Ultraviolet finds Justine showing just how grown she really is, with many of the tracks dealing with the complexities of sex and relationships. We've already gotten previews of this with the set's singles, "Don't Think About It" (where Justine breaks down exactly what she expects from a "friends with benefits" situation) and "Back For More" (where she lets a lover know that he'll be coming back after she's gone), but her sexuality is pretty much front and center for the majority of the record. Whether she's demanding to get her lovin' exactly how she wants it when she wants it ("Goodlove"), getting pampered while getting it in ("You Got Me") or kissing off an immature man who doesn't *ahem* measure up ("Lil' Boy"), she does it with a self-assured swagger that's relatively uncommon in R&B.

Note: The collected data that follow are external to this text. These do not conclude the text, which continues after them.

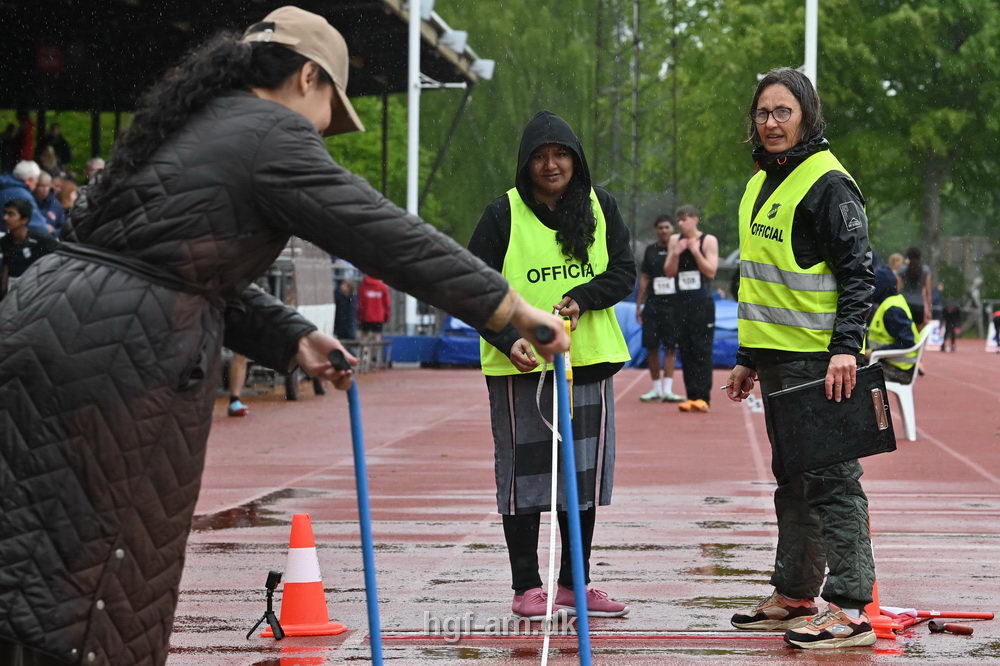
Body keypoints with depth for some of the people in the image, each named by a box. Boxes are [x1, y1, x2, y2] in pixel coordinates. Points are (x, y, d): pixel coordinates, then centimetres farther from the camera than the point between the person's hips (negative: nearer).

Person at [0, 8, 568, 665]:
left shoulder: (198, 124, 22)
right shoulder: (273, 136, -6)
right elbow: (388, 235, -10)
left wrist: (292, 339, 16)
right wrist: (514, 310, -7)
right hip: (120, 357, -9)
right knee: (112, 580, -1)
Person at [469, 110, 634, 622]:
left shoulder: (600, 207, 5)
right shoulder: (504, 213, -5)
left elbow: (624, 271, 5)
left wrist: (582, 297, -14)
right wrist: (509, 339, -19)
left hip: (588, 359, 4)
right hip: (520, 365, -4)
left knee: (585, 471, 9)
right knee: (523, 473, 0)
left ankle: (574, 584, 20)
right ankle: (526, 587, 8)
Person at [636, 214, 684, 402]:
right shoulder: (651, 250, 11)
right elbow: (644, 279, 13)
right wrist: (639, 305, 9)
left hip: (673, 304, -2)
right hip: (652, 305, 2)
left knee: (670, 348, -4)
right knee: (651, 347, 2)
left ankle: (667, 389, -4)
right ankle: (656, 388, 12)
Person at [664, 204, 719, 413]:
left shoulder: (708, 241, -1)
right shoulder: (675, 240, 11)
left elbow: (711, 271, -8)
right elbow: (669, 272, 8)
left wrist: (695, 252, -15)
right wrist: (675, 254, -8)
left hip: (702, 302, -5)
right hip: (681, 300, 5)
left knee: (702, 350, -8)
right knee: (685, 350, 2)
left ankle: (703, 397, -10)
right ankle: (691, 395, 4)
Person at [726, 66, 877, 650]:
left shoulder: (829, 184, -11)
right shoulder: (762, 185, 16)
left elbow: (859, 273, -16)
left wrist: (846, 347, -26)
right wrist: (749, 357, 23)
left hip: (821, 358, -9)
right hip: (777, 359, 9)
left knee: (831, 479, -9)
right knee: (793, 480, 15)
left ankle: (850, 608, -7)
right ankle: (793, 595, 24)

However, while her assertiveness is refreshing, it would've served her better if the production provided wasn't the run-of-the-mill trap & B that's been clogging up the airwaves as of late. Sure there are a few clever moments here and there, such as sampling Nelly's "Flap Your Wings" on "Back For More" or Monica's "So Gone" on final track "Best For Last," but many of the tracks here don't leave much to be remembered once their over. We can't help but wish that Justine might've kept with the vibe of the album's first few tracks, especially the Rihanna-esque "Wasteland" and the slight island flair of the WizKid-featuring "U Don't Know, instead of going with what's trendy.
Still, Ultraviolet is a statement piece for a young woman who's coming into her own finally. Hopefully, as she continues her journey Skye takes a few risks and solidifies a sound that's more unique to her.